[Records drawn from a dataset]
□ □ □ □
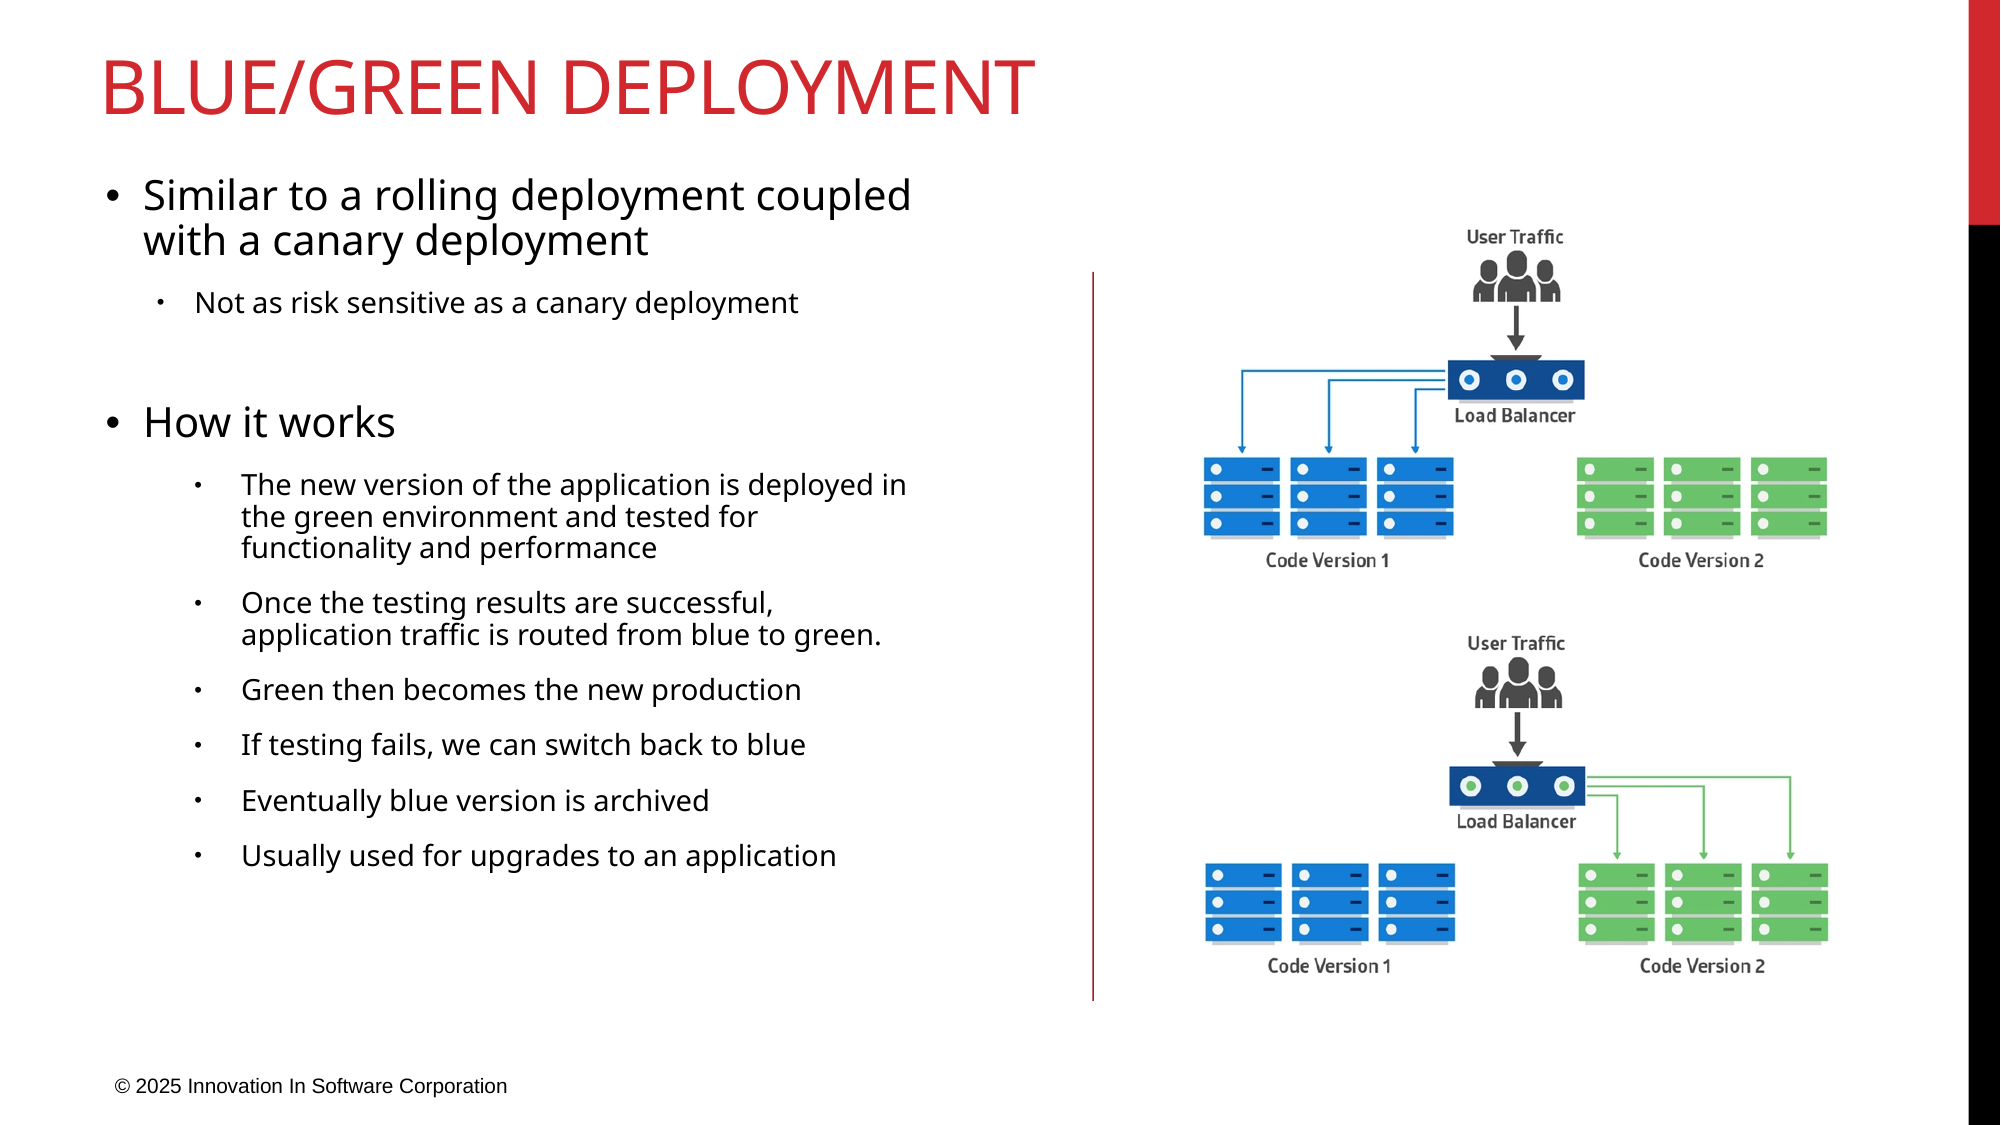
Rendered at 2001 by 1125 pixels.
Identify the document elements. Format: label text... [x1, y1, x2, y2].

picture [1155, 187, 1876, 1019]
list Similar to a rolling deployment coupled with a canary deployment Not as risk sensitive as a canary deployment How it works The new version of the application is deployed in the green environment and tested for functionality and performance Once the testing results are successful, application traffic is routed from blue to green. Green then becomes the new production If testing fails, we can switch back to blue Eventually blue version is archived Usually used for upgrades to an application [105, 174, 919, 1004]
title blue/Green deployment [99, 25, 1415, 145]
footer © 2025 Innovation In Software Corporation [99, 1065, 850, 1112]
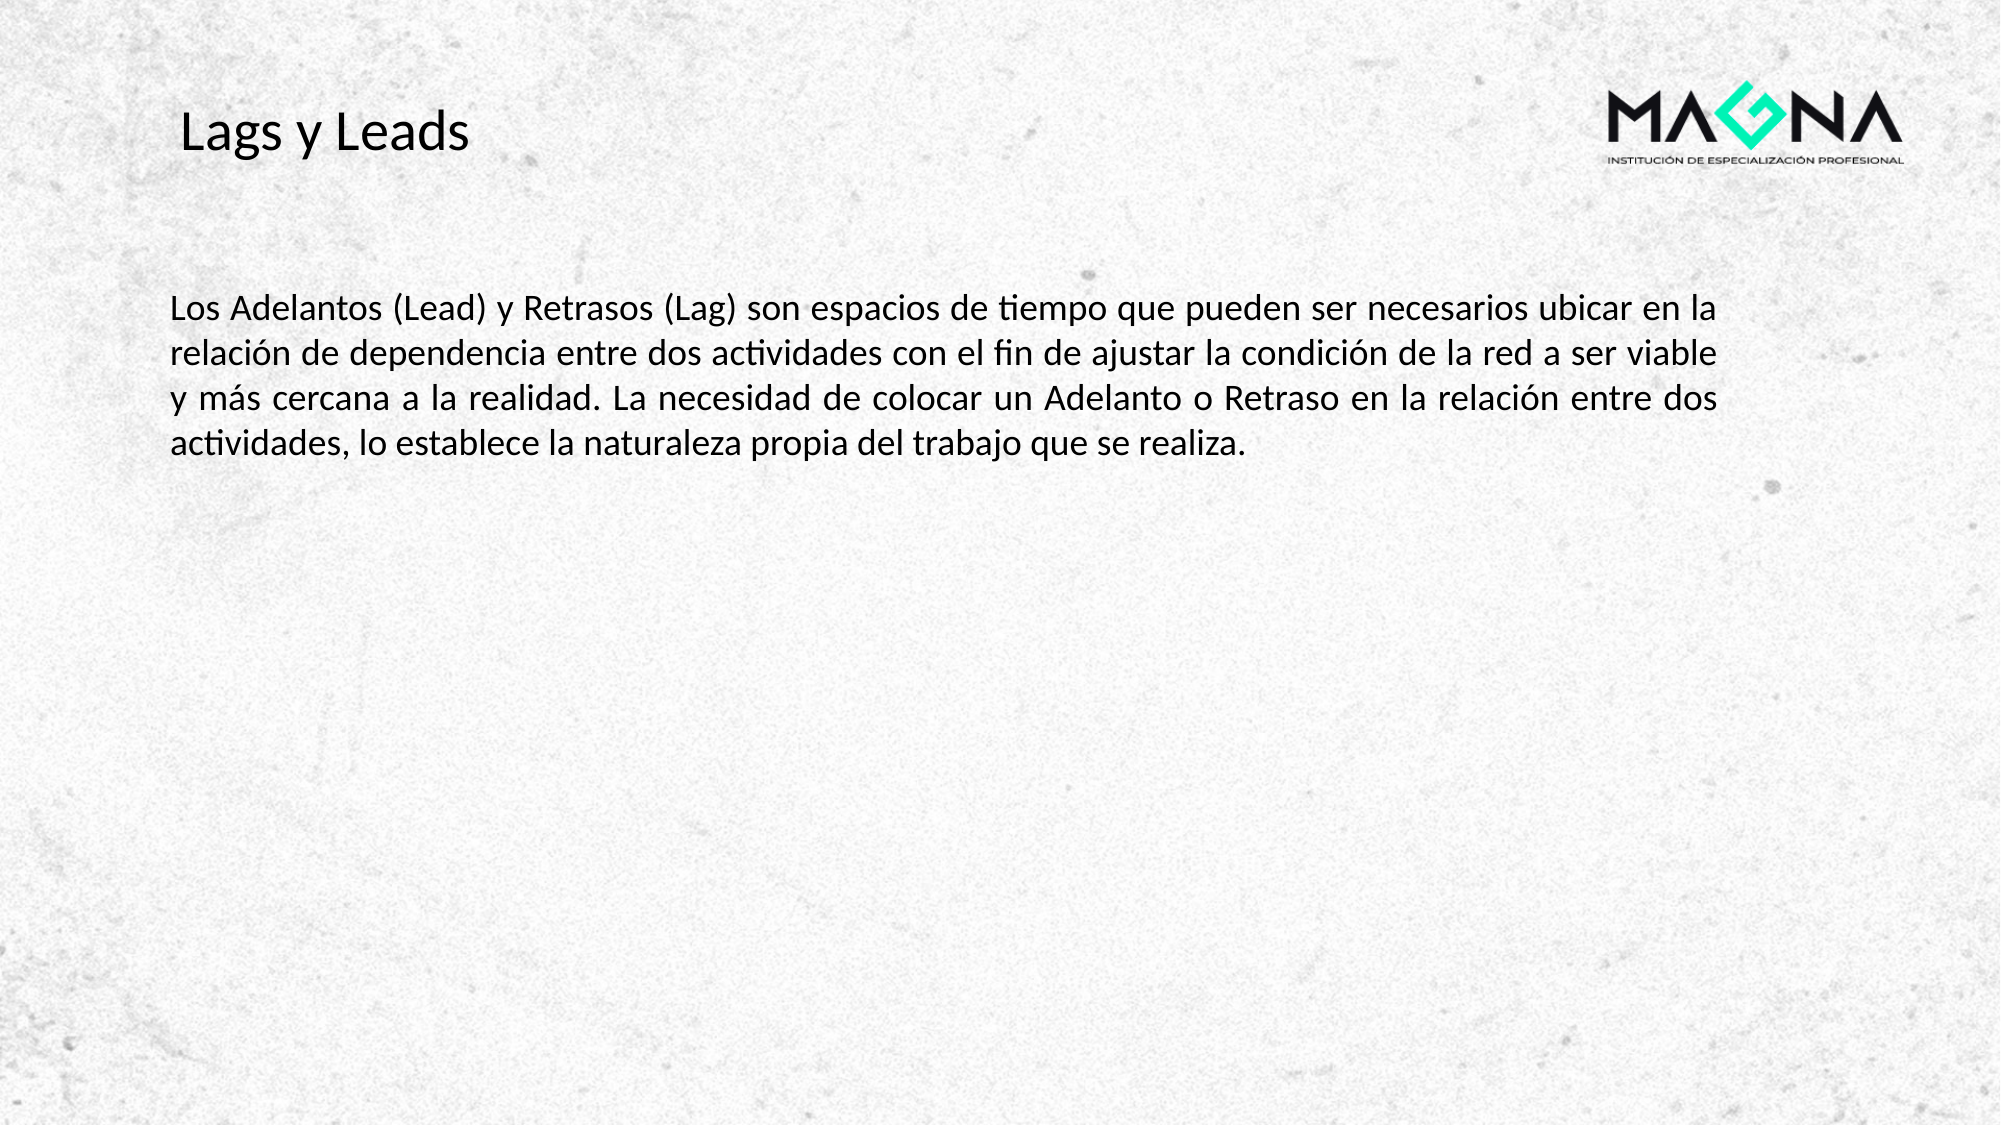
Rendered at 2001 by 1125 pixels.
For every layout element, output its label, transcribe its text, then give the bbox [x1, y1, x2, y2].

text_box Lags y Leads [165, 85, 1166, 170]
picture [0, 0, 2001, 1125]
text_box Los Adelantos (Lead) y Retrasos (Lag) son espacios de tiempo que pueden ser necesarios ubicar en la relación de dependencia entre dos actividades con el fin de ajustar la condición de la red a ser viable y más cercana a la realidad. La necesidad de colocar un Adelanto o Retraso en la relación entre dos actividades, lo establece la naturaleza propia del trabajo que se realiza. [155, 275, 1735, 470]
□ □ □ □
* [Exercise] Each line above should be written out again exactly, and no picture should appear in the copy.

* [Answer to this exercise]
Rendered at 2001 by 1125 pixels.
Identify the document elements. Format: label text... [x1, y1, x2, y2].

picture [1155, 187, 1876, 1019]
list Similar to a rolling deployment coupled with a canary deployment Not as risk sensitive as a canary deployment How it works The new version of the application is deployed in the green environment and tested for functionality and performance Once the testing results are successful, application traffic is routed from blue to green. Green then becomes the new production If testing fails, we can switch back to blue Eventually blue version is archived Usually used for upgrades to an application [105, 174, 919, 1004]
title blue/Green deployment [99, 25, 1415, 145]
footer © 2025 Innovation In Software Corporation [99, 1065, 850, 1112]
Rendered at 2001 by 1125 pixels.
For every layout element, output its label, transcribe its text, then give the bbox [x1, y1, x2, y2].

text_box Lags y Leads [165, 85, 1166, 170]
picture [0, 0, 2001, 1125]
text_box Los Adelantos (Lead) y Retrasos (Lag) son espacios de tiempo que pueden ser necesarios ubicar en la relación de dependencia entre dos actividades con el fin de ajustar la condición de la red a ser viable y más cercana a la realidad. La necesidad de colocar un Adelanto o Retraso en la relación entre dos actividades, lo establece la naturaleza propia del trabajo que se realiza. [155, 275, 1735, 470]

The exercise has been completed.